The Numbers Game

Inc. Newsletter

Banks will come through with loans if you can convince them that doing so isn't risky business. If a bank won't lend you money because your company looks iffy on paper, try for a loan backed by your personal assets. That's what Stephen R. Satterwhite, founder of Entelligence (#320), did in late 2000, when a dot-com customer that owed him $250,000 closed down overnight. Suddenly, Entelligence faced a cash crunch and needed financing to meet expenses. Satterwhite explained the problem to his company's banker, who offered to extend a $150,000 line of credit but required that the loan be secured not only by the company's assets but also by the personal assets of Satterwhite and those of an Entelligence investor and board member.


28 % of the Inc 500 CEOs surveyed tapped their cofounders' personal assets to start their companies.


Still in need of $100,000, Satterwhite approached his private banker. The banker gave him a $100,000 line of credit. "He never even hesitated," recalls Satterwhite. "He required only my personal guarantee, and he was just a super guy about it."


5. Credit cards -- how many are too many?

The answer to that question depends greatly on your willpower and personal risk tolerance, because let's face it, the credit-card solicitations will keep coming in the mail. And there's no legislation afoot that's going to stop them from coming, according to Elizabeth Warren, a Harvard Law School professor who specializes in bankruptcy law.


PRICELESS: Entrepreneur Kelli Greene funded her start-up with $50,000 in credit-card debt.


There is, however, a movement in Congress to pass a bill that would make it a lot harder to file for personal bankruptcy. (At press time, in early September, the bill was days away from coming to the floor in the House. As you read this, the bill may in fact be a law.) According to Warren, the legislation hits entrepreneurs harder than it hits anyone else. "About one in seven filers is a failed businessperson," she says.

In principle, the bill (the Bankruptcy Abuse Prevention and Consumer Protection Act of 2002) aims to prevent consumers from using bankruptcy laws to escape from debts that they have the money (but not the will) to pay. The bill claims such a determination will be made by focusing on a filer's income and expenses. But by focusing on just household expenses -- and not including business expenses -- the bill will have a disproportionate effect on entrepreneurs, claims Warren, because household income "tends to be higher for entrepreneurs, even though their expenses are also higher -- and the bill makes no allowances for business expenses."


62 % of the Inc 500 CEOs who raised additional financing borrowed money from a bank.


So if you want to start a business with a dozen low-rate credit cards, go ahead, but know that it might get a whole lot harder to use bankruptcy as a safety net.

Despite their potential pitfalls, credit cards offer the advantage of speed.
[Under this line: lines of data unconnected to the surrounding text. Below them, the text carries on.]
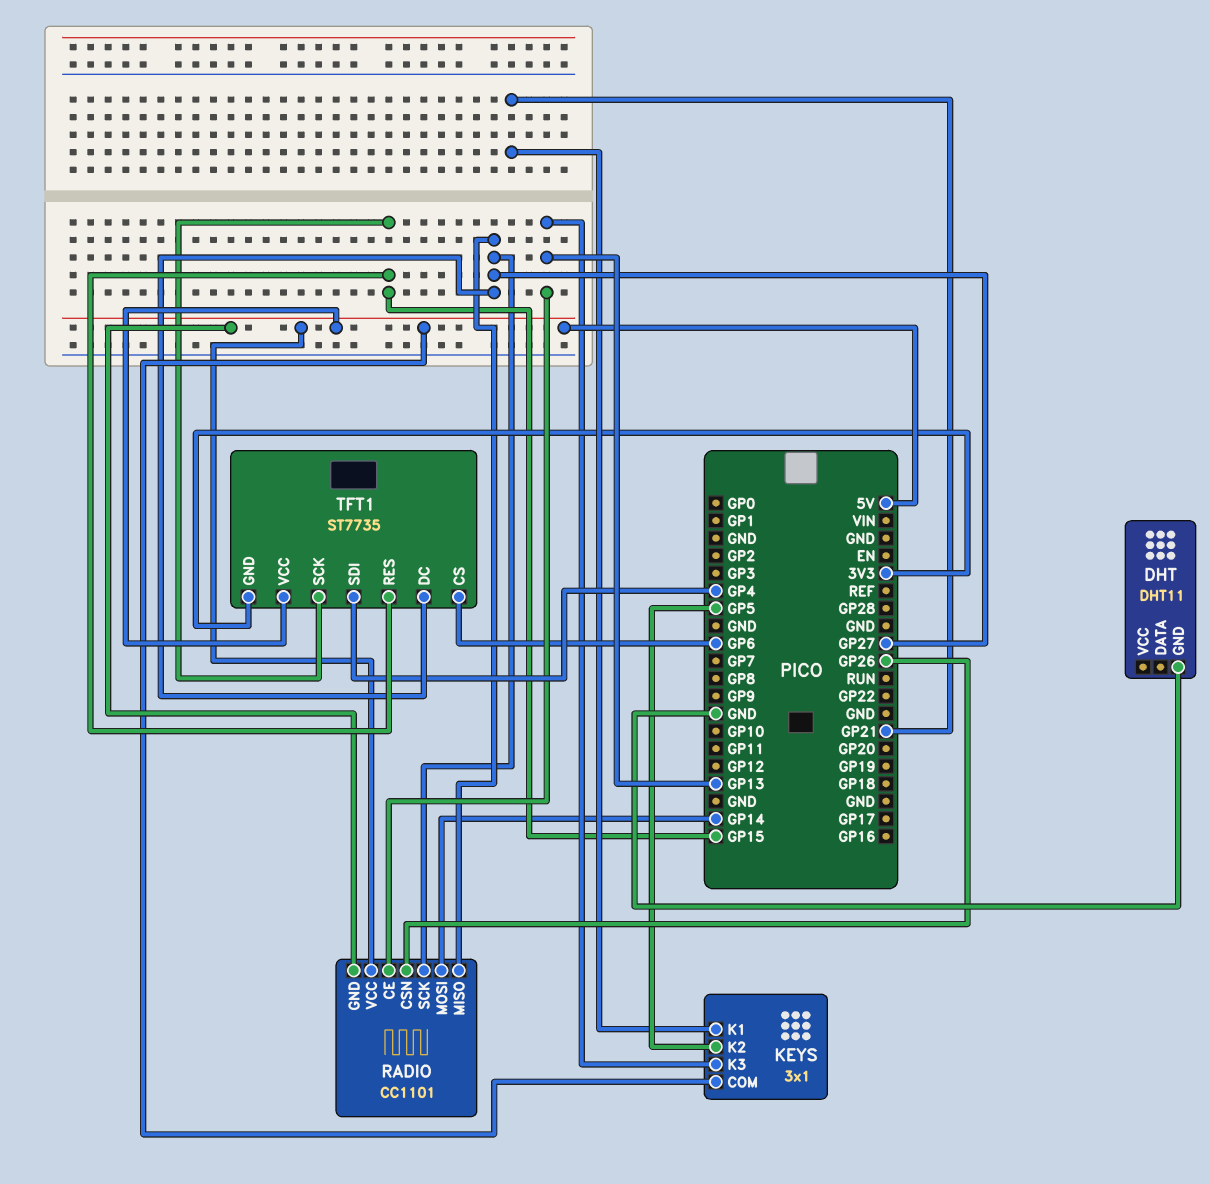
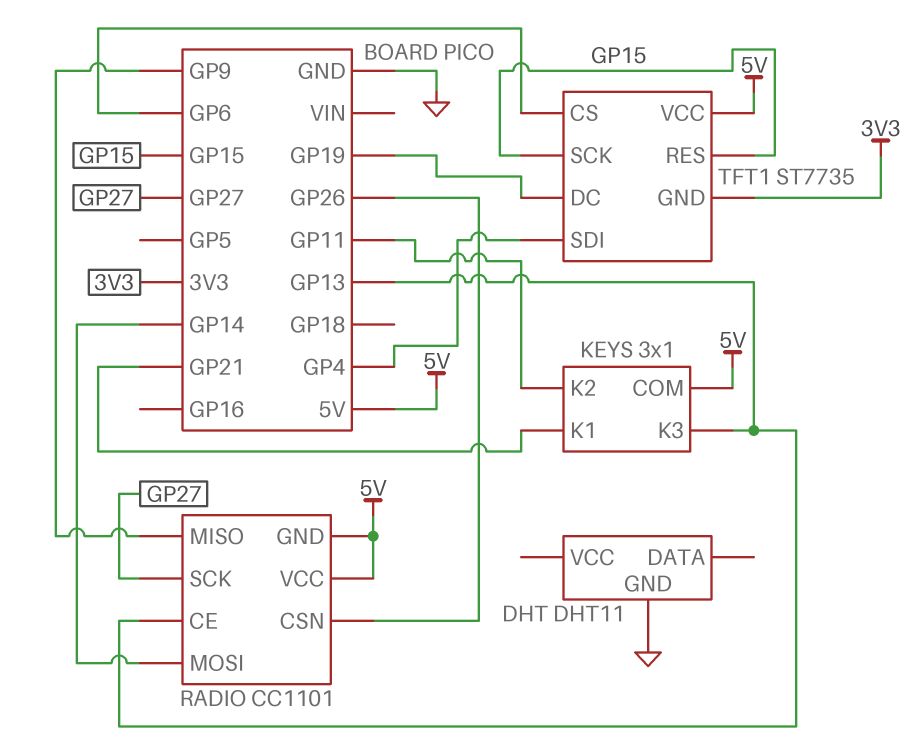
KEYS pin K2: GP5 -> GP11
RADIO pin MISO: GP27 -> GP9
TFT1 pin DC: GP27 -> GP19

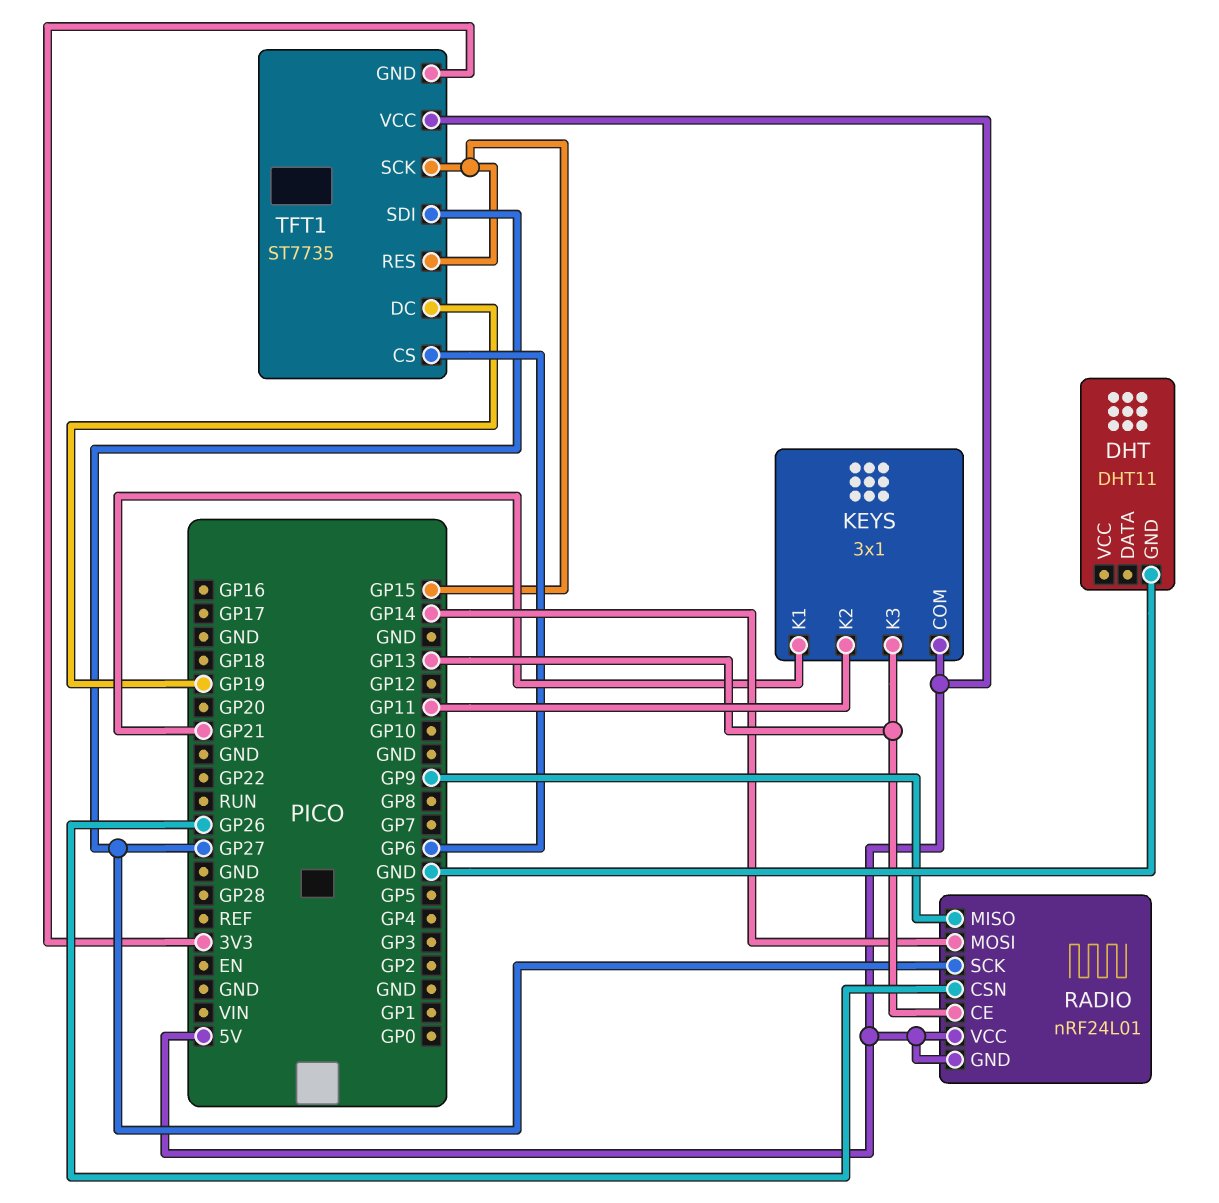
RADIO: CC1101 -> nRF24L01
TFT1 pin SDI: GP4 -> GP27

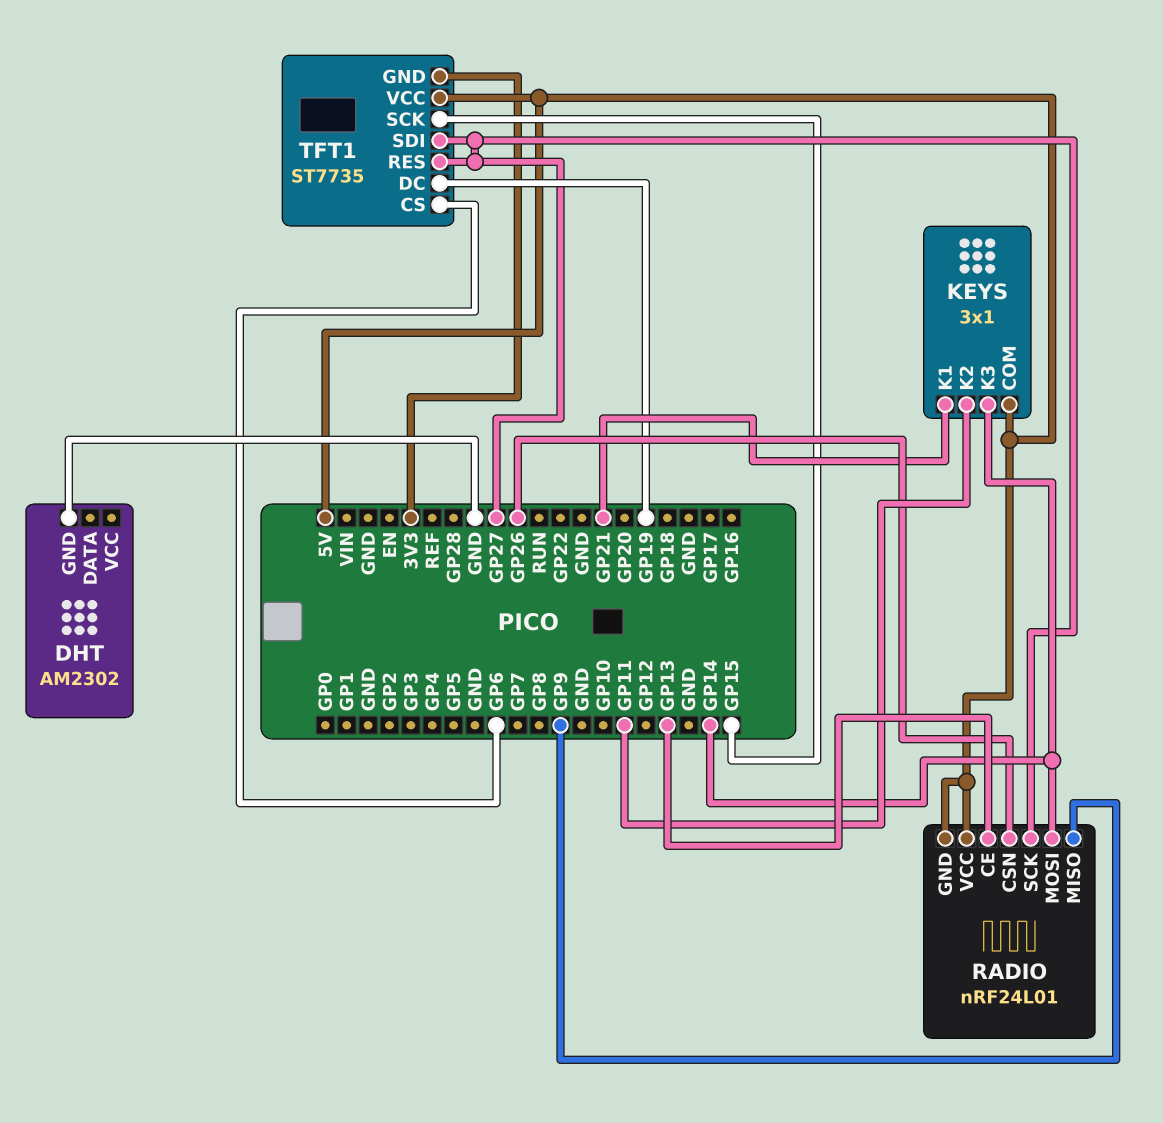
DHT: DHT11 -> AM2302
KEYS pin K3: GP13 -> GP14
TFT1 pin RES: GP15 -> GP27

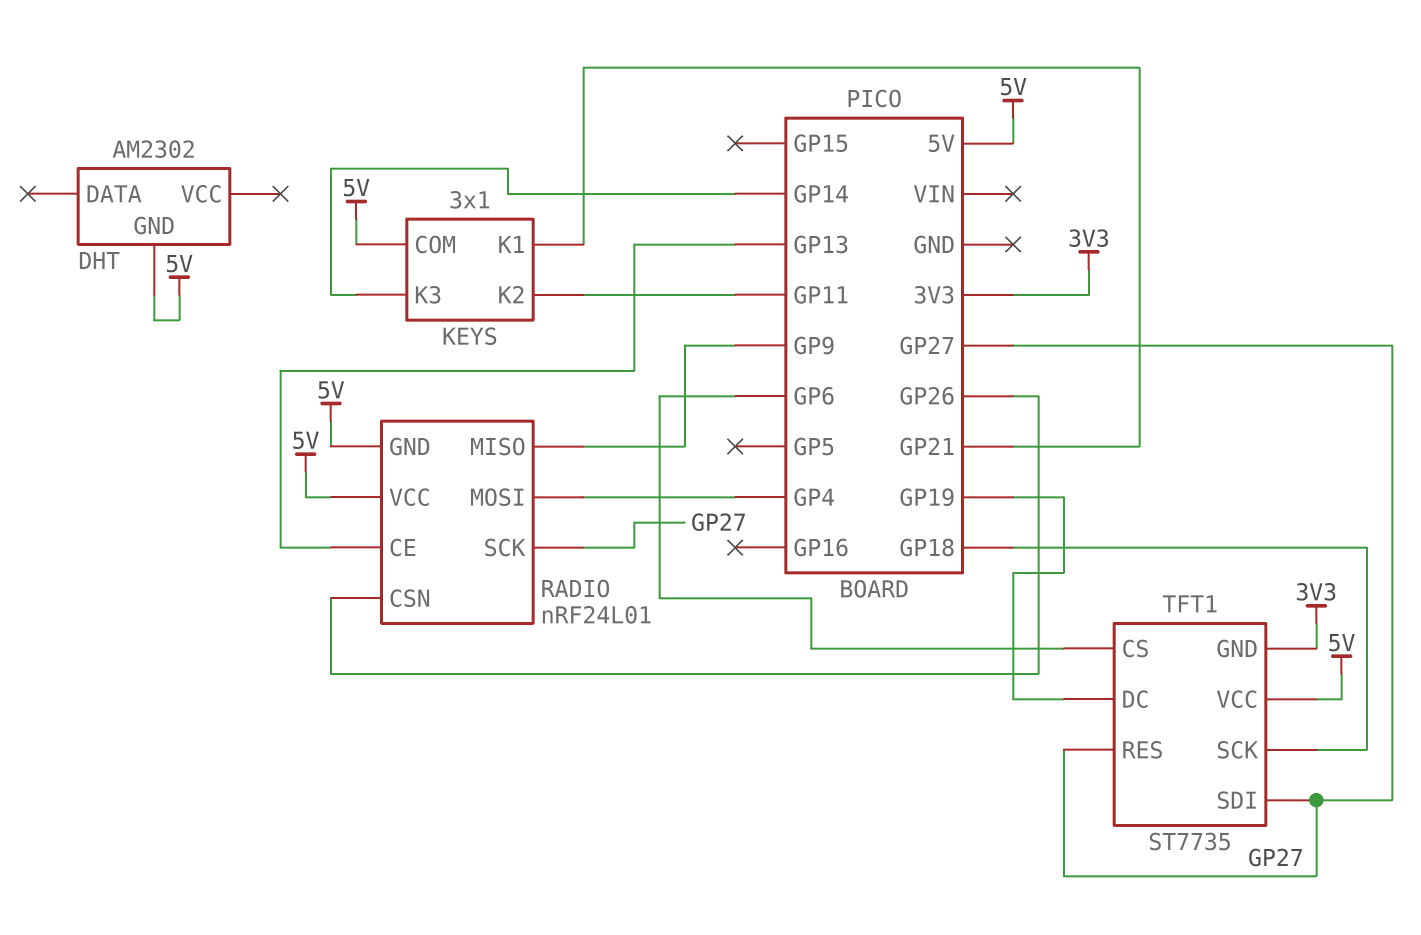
DHT pin GND: GND -> 5V
RADIO pin MOSI: GP14 -> GP4
TFT1 pin SCK: GP15 -> GP18

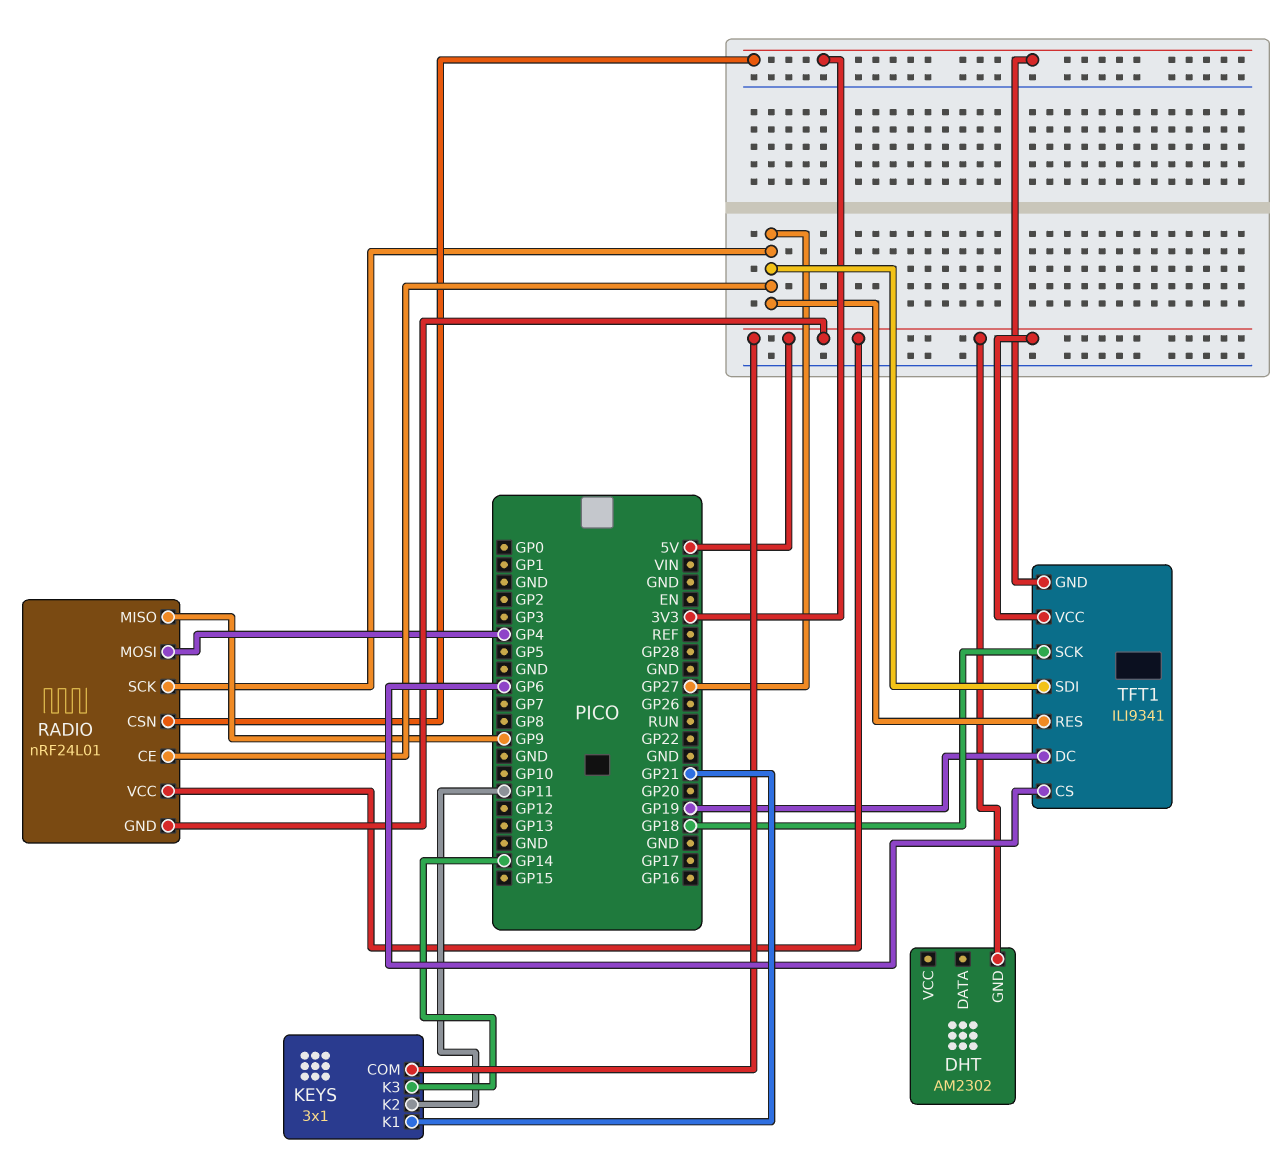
RADIO pin CE: GP13 -> GP27
RADIO pin CSN: GP26 -> 3V3
TFT1: ST7735 -> ILI9341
Unlike loans from banks, for which you have to prepare forecasts and impress your lenders in person, credit-card capital requires little legwork. That was the main appeal of credit-card financing for Kelli Greene, who used 10 credit cards plus her savings to launch Pacific Data Designs (#160) in 1994. Greene had a day job and spent all of her downtime developing the software that would eventually become the company's hallmark product. "I had no time to talk to a bank, and I didn't want to make the effort of writing a plan," she says. The credit cards, which together accounted for about $50,000 in cash advances, funded Pacific's first 20 months. After that the company generated enough cash flow from its operations that it didn't need financing.


6. I don't want to mix family and business, but I might have to in order to get the money I need. What might make it less painful?

"The borrower should commit in writing to the plan," says James Olan Hutcheson, president of Regeneration Partners, a Dallas-based consulting group that specializes in family-owned businesses. "Write down how the money will be used, how it fits in with the business plan, and how it will be paid back." Hutcheson also suggests running the arrangement by your accountant so that the IRS doesn't misunderstand your intentions. Among a handful of potential problems: the IRS may construe an investment or a loan as a gift. Imagine, for instance, that after your brother has lent you money, your company fails and you're unable to pay your brother back. The IRS will not allow your brother to take a tax loss on a "gift." And then there are the emotional issues surrounding family money.